Great pizza, terrible branding.

GoOpti – Ride-sharing the Long Haul to Milan

One thing that Ljubljana does not have is very good travel connections to Italy. When researching, flights were not real practical as they almost always connect through some other European capital and there is not direct train service between Ljubljana and Milan, my next destination. But, in checking on TripAdvisor’s forums, I found mention of a relatively young company called GoOpti which is a ride sharing service based in Slovenia.

Here’s how it works. You put in your desired route. If they serve it, you have a few options. First, you can pay the lowest amount and tell them when you want to arrive at your destination “no later than.” They will give you a four hour window when you might be picked up and you will only have a better idea of actual time one day before departure. For a bit more, you can buy a shorter, two hour window for pick-up. For even more, you can be the last person picked up and know your exact time. And, finally, you can pay a huge amount for private transfer where only your party will be on the vehicle.

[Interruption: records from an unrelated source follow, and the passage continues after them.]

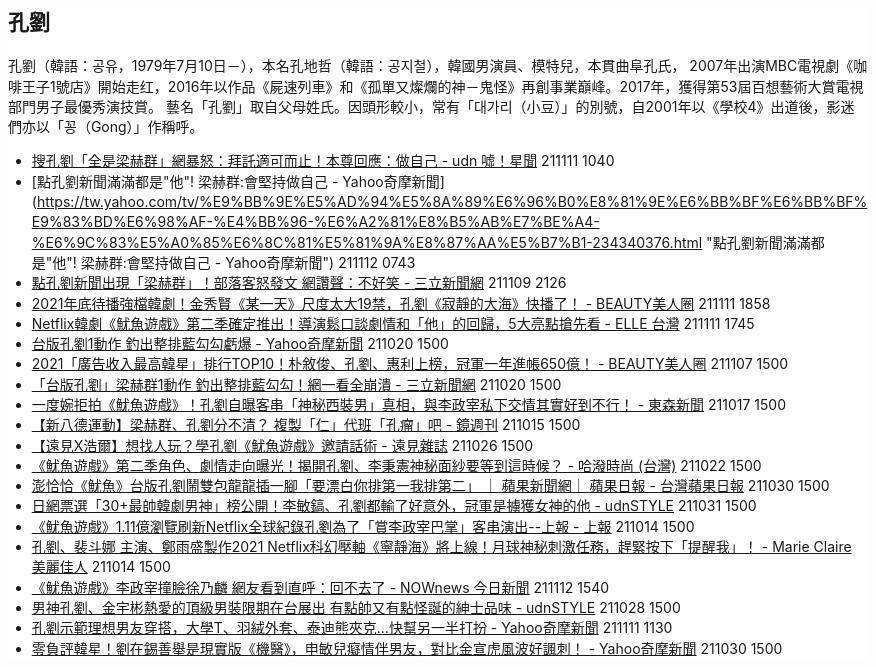 ## 孔劉

孔劉（韓語：공유，1979年7月10日－），本名孔地哲（韓語：공지철），韓國男演員、模特兒，本貫曲阜孔氏， 2007年出演MBC電視劇《咖啡王子1號店》開始走红，2016年以作品《屍速列車》和《孤單又燦爛的神－鬼怪》再創事業巔峰。2017年，獲得第53屆百想藝術大賞電視部門男子最優秀演技賞。
藝名「孔劉」取自父母姓氏。因頭形較小，常有「대가리（小豆）」的別號，自2001年以《學校4》出道後，影迷們亦以「꽁（Gong）」作稱呼。


- [搜孔劉「全是梁赫群」網暴怒：拜託適可而止！本尊回應：做自己 - udn 噓！星聞](https://stars.udn.com/star/story/10089/5882343 "搜孔劉「全是梁赫群」網暴怒：拜託適可而止！本尊回應：做自己 - udn 噓！星聞") 211111 1040
- [點孔劉新聞滿滿都是"他"! 梁赫群:會堅持做自己 - Yahoo奇摩新聞](https://tw.yahoo.com/tv/%E9%BB%9E%E5%AD%94%E5%8A%89%E6%96%B0%E8%81%9E%E6%BB%BF%E6%BB%BF%E9%83%BD%E6%98%AF-%E4%BB%96-%E6%A2%81%E8%B5%AB%E7%BE%A4-%E6%9C%83%E5%A0%85%E6%8C%81%E5%81%9A%E8%87%AA%E5%B7%B1-234340376.html "點孔劉新聞滿滿都是"他"! 梁赫群:會堅持做自己 - Yahoo奇摩新聞") 211112 0743
- [點孔劉新聞出現「梁赫群」！部落客怒發文 網讚聲：不好笑 - 三立新聞網](https://star.setn.com/news/1024205 "點孔劉新聞出現「梁赫群」！部落客怒發文 網讚聲：不好笑 - 三立新聞網") 211109 2126
- [2021年底待播強檔韓劇！金秀賢《某一天》尺度太大19禁，孔劉《寂靜的大海》快播了！ - BEAUTY美人圈](https://www.beauty321.com/post/44712 "2021年底待播強檔韓劇！金秀賢《某一天》尺度太大19禁，孔劉《寂靜的大海》快播了！ - BEAUTY美人圈") 211111 1858
- [Netflix韓劇《魷魚遊戲》第二季確定推出！導演鬆口談劇情和「他」的回歸，5大亮點搶先看 - ELLE 台灣](https://www.elle.com/tw/entertainment/gossip/g38216877/squid-game-season-2/ "Netflix韓劇《魷魚遊戲》第二季確定推出！導演鬆口談劇情和「他」的回歸，5大亮點搶先看 - ELLE 台灣") 211111 1745
- [台版孔劉1動作 釣出整排藍勾勾虧爆 - Yahoo奇摩新聞](https://tw.news.yahoo.com/%E5%8F%B0%E7%89%88%E5%AD%94%E5%8A%891%E5%8B%95%E4%BD%9C-%E9%87%A3%E5%87%BA%E6%95%B4%E6%8E%92%E8%97%8D%E5%8B%BE%E5%8B%BE%E8%99%A7%E7%88%86-104003547.html "台版孔劉1動作 釣出整排藍勾勾虧爆 - Yahoo奇摩新聞") 211020 1500
- [2021「廣告收入最高韓星」排行TOP10！朴敘俊、孔劉、惠利上榜，冠軍一年進帳650億！ - BEAUTY美人圈](https://www.beauty321.com/post/44537 "2021「廣告收入最高韓星」排行TOP10！朴敘俊、孔劉、惠利上榜，冠軍一年進帳650億！ - BEAUTY美人圈") 211107 1500
- [「台版孔劉」梁赫群1動作 釣出整排藍勾勾！網一看全崩潰 - 三立新聞網](https://star.setn.com/news/1014907 "「台版孔劉」梁赫群1動作 釣出整排藍勾勾！網一看全崩潰 - 三立新聞網") 211020 1500
- [一度婉拒拍《魷魚遊戲》！孔劉自曝客串「神秘西裝男」真相，與李政宰私下交情其實好到不行！ - 東森新聞](https://news.ebc.net.tw/news/star/283208 "一度婉拒拍《魷魚遊戲》！孔劉自曝客串「神秘西裝男」真相，與李政宰私下交情其實好到不行！ - 東森新聞") 211017 1500
- [【新八德運動】梁赫群、孔劉分不清？ 複製「仁」代班「孔瘤」吧 - 鏡週刊](https://www.mirrormedia.mg/story/20211012ent002/ "【新八德運動】梁赫群、孔劉分不清？ 複製「仁」代班「孔瘤」吧 - 鏡週刊") 211015 1500
- [【遠見X浩爾】想找人玩？學孔劉《魷魚遊戲》邀請話術 - 遠見雜誌](https://www.gvm.com.tw/article/83569 "【遠見X浩爾】想找人玩？學孔劉《魷魚遊戲》邀請話術 - 遠見雜誌") 211026 1500
- [《魷魚遊戲》第二季角色、劇情走向曝光！揭開孔劉、李秉憲神秘面紗要等到這時候？ - 哈潑時尚 (台灣)](https://www.harpersbazaar.com/tw/culture/drama/g37997251/squid-game-season2/ "《魷魚遊戲》第二季角色、劇情走向曝光！揭開孔劉、李秉憲神秘面紗要等到這時候？ - 哈潑時尚 (台灣)") 211022 1500
- [澎恰恰《魷魚》台版孔劉鬧雙包龍龍插一腳「要漂白你排第一我排第二」 ｜ 蘋果新聞網｜ 蘋果日報 - 台灣蘋果日報](https://tw.appledaily.com/entertainment/20211030/IWDC4HBAZZEXXPRT5TDYYEWTIA/ "澎恰恰《魷魚》台版孔劉鬧雙包龍龍插一腳「要漂白你排第一我排第二」 ｜ 蘋果新聞網｜ 蘋果日報 - 台灣蘋果日報") 211030 1500
- [日網票選「30+最帥韓劇男神」榜公開！李敏鎬、孔劉都輸了好意外，冠軍是擄獲女神的他 - udnSTYLE](https://style.udn.com/style/story/8065/5856609 "日網票選「30+最帥韓劇男神」榜公開！李敏鎬、孔劉都輸了好意外，冠軍是擄獲女神的他 - udnSTYLE") 211031 1500
- [《魷魚遊戲》1.11億瀏覽刷新Netflix全球紀錄孔劉為了「賞李政宰巴掌」客串演出--上報 - 上報](https://www.upmedia.mg/news_info.php?SerialNo=127027 "《魷魚遊戲》1.11億瀏覽刷新Netflix全球紀錄孔劉為了「賞李政宰巴掌」客串演出--上報 - 上報") 211014 1500
- [孔劉、裴斗娜 主演、鄭雨盛製作2021 Netflix科幻壓軸《寧靜海》將上線！月球神秘刺激任務，趕緊按下「提醒我」！ - Marie Claire 美麗佳人](https://www.marieclaire.com.tw/entertainment/tvshow/61035 "孔劉、裴斗娜 主演、鄭雨盛製作2021 Netflix科幻壓軸《寧靜海》將上線！月球神秘刺激任務，趕緊按下「提醒我」！ - Marie Claire 美麗佳人") 211014 1500
- [《魷魚遊戲》李政宰撞臉徐乃麟 網友看到直呼：回不去了 - NOWnews 今日新聞](https://www.nownews.com/news/5440524 "《魷魚遊戲》李政宰撞臉徐乃麟 網友看到直呼：回不去了 - NOWnews 今日新聞") 211112 1540
- [男神孔劉、金宇彬熱愛的頂級男裝限期在台展出 有點帥又有點怪誕的紳士品味 - udnSTYLE](https://style.udn.com/style/story/8065/5848553 "男神孔劉、金宇彬熱愛的頂級男裝限期在台展出 有點帥又有點怪誕的紳士品味 - udnSTYLE") 211028 1500
- [孔劉示範理想男友穿搭，大學T、羽絨外套、泰迪熊夾克…快幫另一半打扮 - Yahoo奇摩新聞](https://tw.yahoo.com/style/%E5%AD%94%E5%8A%89%E7%A4%BA%E7%AF%84%E7%90%86%E6%83%B3%E7%94%B7%E5%8F%8B%E7%A9%BF%E6%90%AD-%E5%A4%A7%E5%AD%B8t-%E7%BE%BD%E7%B5%A8%E5%A4%96%E5%A5%97-%E6%B3%B0%E8%BF%AA%E7%86%8A%E5%A4%BE%E5%85%8B-%E5%BF%AB%E5%B9%AB%E5%8F%A6-021651546.html "孔劉示範理想男友穿搭，大學T、羽絨外套、泰迪熊夾克…快幫另一半打扮 - Yahoo奇摩新聞") 211111 1130
- [零負評韓星！劉在錫善舉是現實版《機醫》，申敏兒癡情伴男友，對比金宣虎風波好諷刺！ - Yahoo奇摩新聞](https://tw.yahoo.com/movies/%E9%9B%B6%E8%B2%A0%E8%A9%95%E9%9F%93%E6%98%9F%EF%BC%81%E5%8A%89%E5%9C%A8%E9%8C%AB%E5%96%84%E8%88%89%E6%98%AF%E7%8F%BE%E5%AF%A6%E7%89%88%E3%80%8A%E6%A9%9F%E9%86%AB%E3%80%8B%EF%BC%8C%E7%94%B3%E6%95%8F%E5%85%92%E7%99%A1%E6%83%85%E4%BC%B4%E7%94%B7%E5%8F%8B%EF%BC%8C%E5%B0%8D%E6%AF%94%E9%87%91%E5%AE%A3%E8%99%8E%E9%A2%A8%E6%B3%A2%E5%A5%BD%E8%AB%B7%E5%88%BA%EF%BC%81-041956856.html "零負評韓星！劉在錫善舉是現實版《機醫》，申敏兒癡情伴男友，對比金宣虎風波好諷刺！ - Yahoo奇摩新聞") 211030 1500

I opted for the two hour window – between 5:30 a.m. and 7:30 a.m. – and paid 114 euros. Perhaps because of the location of my hotel by the highway and well out of town, my 24 hour notice told me that I would be picked up at 7:30 a.m. so I got that benefit without paying for it.

Now, the downside of being the last one picked up is that you get whatever seat is left. For me, this was the middle passenger in the front seat. I don’t believe I’ve sat in that spot since I was 8 years old and driving with my family across the vastness of the U.S. Back at that age, it was a real treat, liberating one of the three children from sharing the back seat with their siblings.

This wasn’t so much of a treat. All was okay if I held my arms out in front of me and remembered to move my left knee to the right when the driver needed to shift the manual transmission. It wasn’t quite a full seat so not all of my arse was ever on the seat at the same time. But, I did have an air conditioning vent right in front of me, so that was nice.

I only had to ride this way until Treviso, Italy – about 2.5 hours – where we let a few passengers off. After a further stop to let a couple of more passengers off, we were in Milan at the central train station right at 2:00 p.m., the promised time. Everything ran exactly on time and the driver could not have been more professional so I would definitely consider this again.

One note to the Spanish speaking lady on the trip..if you want to primp your hair and face for over an hour, that is your prerogative but please don’t use hairspray when doing a ride-share. It is rude.